GlaxoSmithKline & Wheel-greasing in China and in the USA

130907, GlaxoSmithKline & Wheel-greasing in China and in the USA

http://www.fcpaprofessor.com/friday-roundup-91?goback=%2Egde_135508_member_271576048#%21

September 6th, 2013 [also GlaxoSmithKline]

FROM:
FCPA Professor,
A Forum devoted to the Foreign Corrupt Practices Act (visited 8 Sept. 2013).

Hardly a Smoking Gun

Reuters and other media outlets have carried forward Chinese state media reports as follows.  “A Chinese police investigation into drugmaker GlaxoSmithKline has discovered that alleged bribery of doctors in China was coordinated by the British company and was not the work of individual employees.”

The smoking gun?

Apparently GSK ”had set goals for annual sales growth as high as 25 percent.

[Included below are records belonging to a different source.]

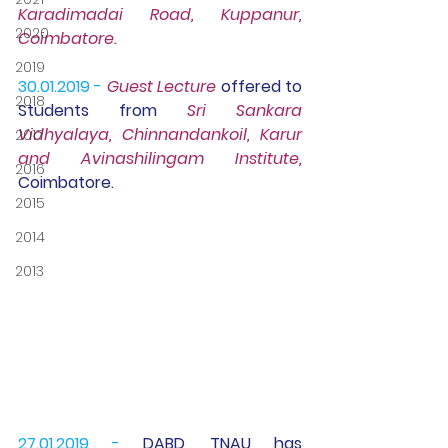
Karadimadai Road, Kuppanur, 
2020
Coimbatore.
2019
30.01.2019 - 
Guest Lecture
offered to 
2018
Students from
 Sri Sankara 
Vidhyalaya, Chinnandankoil, Karur 
2017
and Avinashilingam Institute, 
2016
Coimbatore.
2015
2014
2013
27.01.2019 -
 DABD, TNAU has 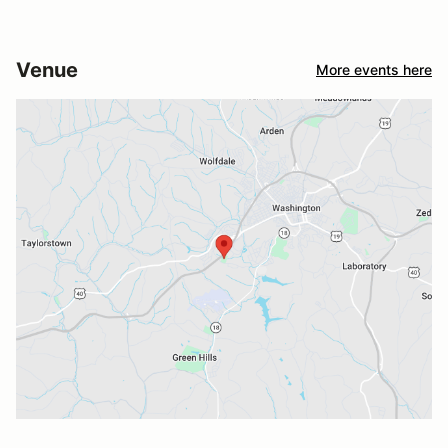
Venue
More events here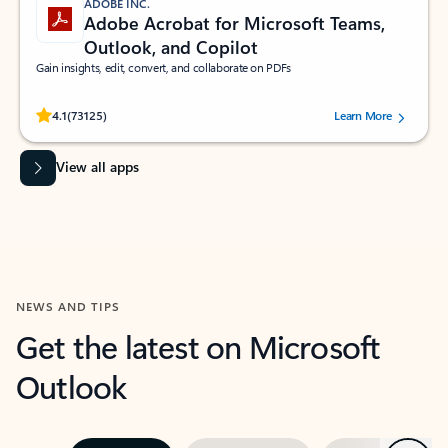
ADOBE INC.
Adobe Acrobat for Microsoft Teams,
Outlook, and Copilot
Gain insights, edit, convert, and collaborate on PDFs
Rated (#=ratingAverage#) stars out of 5 stars, by 73125 users.
4.1
(73125)
Learn More
View all apps
NEWS AND TIPS
Get the latest on Microsoft
Outlook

That rate was 7 to 8 percentage points above the average growth rate for the industry” [according to one of GSK’s detained executives] and “GSK implemented salary policies based on sales volumes and such goals could not be achieved without “dubious corporate behavior.”

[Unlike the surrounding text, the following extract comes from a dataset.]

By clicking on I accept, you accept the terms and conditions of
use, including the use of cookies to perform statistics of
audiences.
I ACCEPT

That is hardly a smoking gun.

[…..]

The article in the South China Morning Post titled “Beijing Weighing Large Fines Against GlaxoSmithKline quotes from the China Ministry of Public Security website which states:  “We should learn from the practice of other countries in imposing astronomical fines.”

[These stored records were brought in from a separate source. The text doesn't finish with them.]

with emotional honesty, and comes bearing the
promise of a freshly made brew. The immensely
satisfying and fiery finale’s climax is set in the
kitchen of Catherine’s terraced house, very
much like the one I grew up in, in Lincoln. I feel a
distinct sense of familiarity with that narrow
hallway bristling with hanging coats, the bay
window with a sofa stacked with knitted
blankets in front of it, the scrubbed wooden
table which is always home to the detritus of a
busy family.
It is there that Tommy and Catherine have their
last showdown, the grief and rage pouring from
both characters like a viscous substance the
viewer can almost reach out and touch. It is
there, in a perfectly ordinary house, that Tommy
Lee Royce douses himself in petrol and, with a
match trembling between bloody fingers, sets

Read in addition: Wheel-greasing in China and in the USA,
same source]

Quotable

From Jonathan Weil’s Bloomberg View column:

“In the U.S., companies hire powerful people’s children all the time for reasons beyond their obvious skill set. (Chelsea Clinton working at a hedge fund?) And they don’t just bother with the kids — they hire the powerful people themselves. (Do you think Larry Summers got a high-paying job at the hedge fund D.E. Shaw because of his skills as a trader?)

If the feds are going to target wheel-greasing in China — where it can be difficult to get business done without bribing somebody — does this mean we need a Domestic Corrupt Practices Act, too? In Colorado, JPMorgan used to employ Chris Romer as a banker. His father, Roy Romer, was the state’s governor for 12 years. Did that help Chris Romer get hired? It couldn’t have hurt. Do we need a law against this? Of course not.

There are certain facts of life that aren’t worth bringing in the FBI to check out. When rich people with teenage children give millions of dollars to elite universities, there’s a good chance they want special attention from the admissions office for their kids, if not an outright guarantee they will get in. And when owners of companies hire senators’ kids for internships, they probably would like to meet the parents someday.

Perhaps what JPMorgan did in China was worse. We don’t know yet. But let’s not get ahead of ourselves. The decision of whether to hire someone often has less to do with that person’s qualifications than it does with who they are. Life isn’t fair — not in the U.S. and not in China.”